═════ Text provided ═════

In addition to the chemokine SNPs significantly identified in our study, various other chemokine SNPs have been associated with GD or HT, underlining the complexity of the relationship between these genetic variations and AITD. Several chemokines, including CCL3, CCL4, CCL21, CXCL9, CXCL10, and CXCL11, have been reported to link specifically to GD and HT37,39,40,41,42,43,44,45. In the early stage of GD, relationships are seen between chemokines and immune cells. CXCL10, made by follicular epithelial cells in the thyroid, attracts specific immune cells called CXCR3-expressing Th1 cells, leading to inflammation41. Research has shown that people with GD have more CXCL10 in their blood than people of the same age and gender without GD42. This same pattern has been found with other similar proteins, CXCL9 and CXCL11, where higher levels were found in the blood of people with GD compared to those without the condition43. The functional dynamics of chemokines in AITD have also been explored. Other research has examined the interaction of chemokines and other cytokines in primary thyrocyte cultures from GD patients, discovering that PPAR-α ligands can inhibit the secretion of CXCL9, CXCL10, and CXCL11 in a dose-dependent manner44,45. This finding provides potential insights into therapeutic pathways. Furthermore, Garcia-Lopez et al. identified increased expression levels of CXCL9 and CXCL10 in the thyroid of HT patients, thus revealing a specific association of CXCL9 and CXCL10 with HT46. These observations collectively illuminate the multifaceted role of chemokines in the pathogenesis of AITD, and underscore the need for continued investigation into these complex interactions.

═════ Information supplied ═════

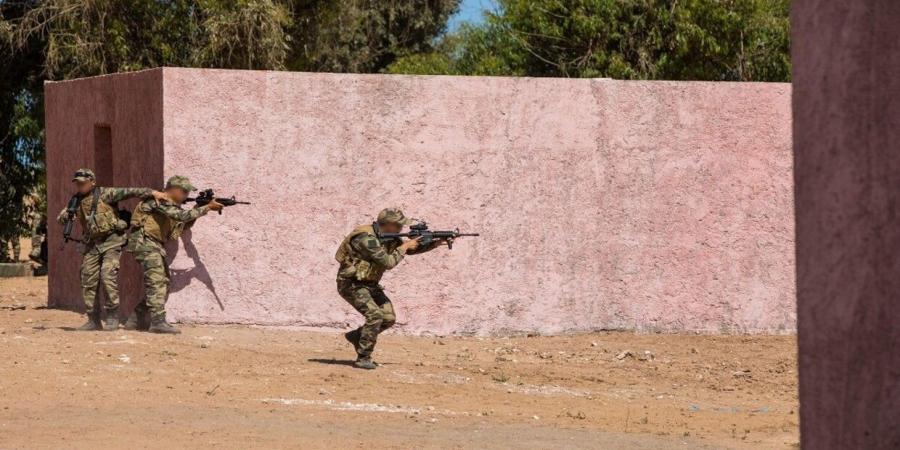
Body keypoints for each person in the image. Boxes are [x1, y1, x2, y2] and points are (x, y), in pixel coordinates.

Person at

═════

Required tasks
A. Using the text on chemokines in AITD, explain in one to three sentences how CXCL10 leads to inflammation in the early stage of GD.
B. According to the text on chemokines in AITD, what did Garcia-Lopez et al. find in the thyroid of HT patients?

Answers per task
A. Follicular epithelial cells in the thyroid make CXCL10. CXCL10 attracts CXCR3-expressing Th1 cells, and this leads to inflammation.

B. They found increased expression levels of CXCL9 and CXCL10.